Requirement 1 ▸ Print the passage of the gas transport text starting at "Compressed natural gas (CNG)" and ending at "reduction is 1/300.", word for word.
Requirement 2 ▸ Proceed with the text on floating natural gas production, picking up right after its final sentence.

*** Text block ***

Fig. 1—Alternative gas-handling value chains. HVDC=high-voltage direct current, AC=alternating current.

Floating Liquefied Natural Gas (FLNG)

Liquefied natural gas (LNG) is natural gas that has been converted to liquid form for ease of storage or transport. It is a gas cooled to −162°C and has a volume that is 1/600 that of the gas at room temperature. The gas has to be processed at both ends of the shipping chain in order for LNG to be produced and used. It can be transported by specially designed cryogenic sea-going vessels (LNG carriers). At the destination, the LNG is offloaded to a receiving terminal that stores it and revaporizes it into a pipeline that takes the natural-gas product to the end users.

Floating Compressed Natural Gas (FCNG)

Compressed natural gas (CNG) is a concept for gas transport over intermediate distances. The FCNG technology involves storing natural gas at high pressure in a carrier ship to transport it from an offshore location to a typically onshore location. The high pressure and possibly reduced temperature increase the density of the gas, making it more economical to transport.

CNG is stored and distributed in cylindrical or spherical vessels at pressures up to 275 bar and at ambient or sub­ambient temperatures. Higher pressures and lower temperatures allow more gas to be contained per unit volume. The ­typical volume reduction is 1/300.

An FCNG production vessel is a traditional gas floating production and operation unit (FPO) with a high-pressure gas-transfer system, instead of a subsea pipeline, to load CNG shuttle ships. The CNG is transferred at near-ambient temperatures, so the hoses and transfer systems are the same high-pressure hoses and systems used to transfer high-pressure gas and well fluids onto an FPO. The CNG shuttle carriers provide both storage and transport, thus avoiding the necessity for storage on board the FCNG vessel.

*** End of Text block ***
*** Data for analysis ***

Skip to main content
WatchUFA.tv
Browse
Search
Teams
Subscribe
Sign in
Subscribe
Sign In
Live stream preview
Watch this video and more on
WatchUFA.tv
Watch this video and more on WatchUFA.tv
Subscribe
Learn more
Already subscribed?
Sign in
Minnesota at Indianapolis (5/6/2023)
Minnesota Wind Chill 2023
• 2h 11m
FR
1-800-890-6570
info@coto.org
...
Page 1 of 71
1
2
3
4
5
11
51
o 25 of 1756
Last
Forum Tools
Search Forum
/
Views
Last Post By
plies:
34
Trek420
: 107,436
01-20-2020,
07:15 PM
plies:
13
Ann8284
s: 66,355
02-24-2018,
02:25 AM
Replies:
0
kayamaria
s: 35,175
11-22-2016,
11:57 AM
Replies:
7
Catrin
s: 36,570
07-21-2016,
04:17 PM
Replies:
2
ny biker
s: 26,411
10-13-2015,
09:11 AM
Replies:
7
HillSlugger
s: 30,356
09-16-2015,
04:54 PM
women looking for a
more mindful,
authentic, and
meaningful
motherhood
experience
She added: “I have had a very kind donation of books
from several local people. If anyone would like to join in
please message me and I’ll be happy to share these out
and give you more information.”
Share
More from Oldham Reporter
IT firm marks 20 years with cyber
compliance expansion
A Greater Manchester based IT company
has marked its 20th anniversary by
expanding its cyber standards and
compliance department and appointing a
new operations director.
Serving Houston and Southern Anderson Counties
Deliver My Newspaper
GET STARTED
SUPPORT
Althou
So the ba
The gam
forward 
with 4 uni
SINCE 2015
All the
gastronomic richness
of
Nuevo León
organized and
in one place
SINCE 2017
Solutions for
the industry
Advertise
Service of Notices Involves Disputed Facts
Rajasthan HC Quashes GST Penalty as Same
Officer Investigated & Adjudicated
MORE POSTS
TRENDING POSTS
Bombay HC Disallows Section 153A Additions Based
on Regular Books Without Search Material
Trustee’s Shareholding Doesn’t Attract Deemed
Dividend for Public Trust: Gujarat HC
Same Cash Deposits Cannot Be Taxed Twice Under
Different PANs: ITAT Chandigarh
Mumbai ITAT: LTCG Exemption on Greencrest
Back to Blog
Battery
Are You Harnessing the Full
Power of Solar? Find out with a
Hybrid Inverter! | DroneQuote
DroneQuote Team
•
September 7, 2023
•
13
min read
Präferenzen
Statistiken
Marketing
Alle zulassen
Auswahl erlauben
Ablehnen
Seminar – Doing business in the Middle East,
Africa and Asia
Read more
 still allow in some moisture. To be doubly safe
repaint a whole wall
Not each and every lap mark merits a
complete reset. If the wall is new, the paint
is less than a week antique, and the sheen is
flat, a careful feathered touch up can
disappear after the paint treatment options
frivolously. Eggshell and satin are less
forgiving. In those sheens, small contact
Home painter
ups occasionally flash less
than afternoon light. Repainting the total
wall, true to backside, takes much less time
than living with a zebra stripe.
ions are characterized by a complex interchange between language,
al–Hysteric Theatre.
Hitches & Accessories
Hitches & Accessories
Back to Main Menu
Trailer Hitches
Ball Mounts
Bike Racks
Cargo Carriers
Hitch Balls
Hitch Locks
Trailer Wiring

*** End of Data for analysis ***

Exercise answer 1 ▸
Compressed natural gas (CNG) is a concept for gas transport over intermediate distances. The FCNG technology involves storing natural gas at high pressure in a carrier ship to transport it from an offshore location to a typically onshore location. The high pressure and possibly reduced temperature increase the density of the gas, making it more economical to transport.

CNG is stored and distributed in cylindrical or spherical vessels at pressures up to 275 bar and at ambient or sub­ambient temperatures. Higher pressures and lower temperatures allow more gas to be contained per unit volume. The ­typical volume reduction is 1/300.

Exercise answer 2 ▸
Any CNG-delivery-system technology should offer a continuous-flow process without interruption or discontinuity (like a pipeline). Gas should flow continuously with high reliability through the CNG shuttle ships. Major buoy-­system suppliers have reviewed CNG transfer and found that their systems can be adapted to CNG transfer without developing new technology.

CNG appears to be a potentially suitable and promising technology for deployment despite not having been ­deployed commercially to date. It has no technical barriers. The principal commercial barrier stems from CNG being a solution that lies between a pipeline for shorter distances and LNG for longer distances.

FCNG technology has existed in a design state for several years, with numerous studies having been conducted; however, no facilities have been built yet.

Gas to Hydrate (GTH)

A mixture of water and gas under low-to-moderate temperature and pressure forms solid compounds called hydrates. These ice-like structures trap gas, typically methane, ethane, hydrogen sulfide, and carbon dioxide, as molecules hosted within a lattice of water molecules.

A gas volume of between 150 and 180 std m3 may be contained in 1 m3 of hydrate. In addition, hydrate remains stable at atmospheric pressure when stored at temperatures below the freezing point of water. The combination of these properties makes hydrates a potentially useful means of transporting natural gas.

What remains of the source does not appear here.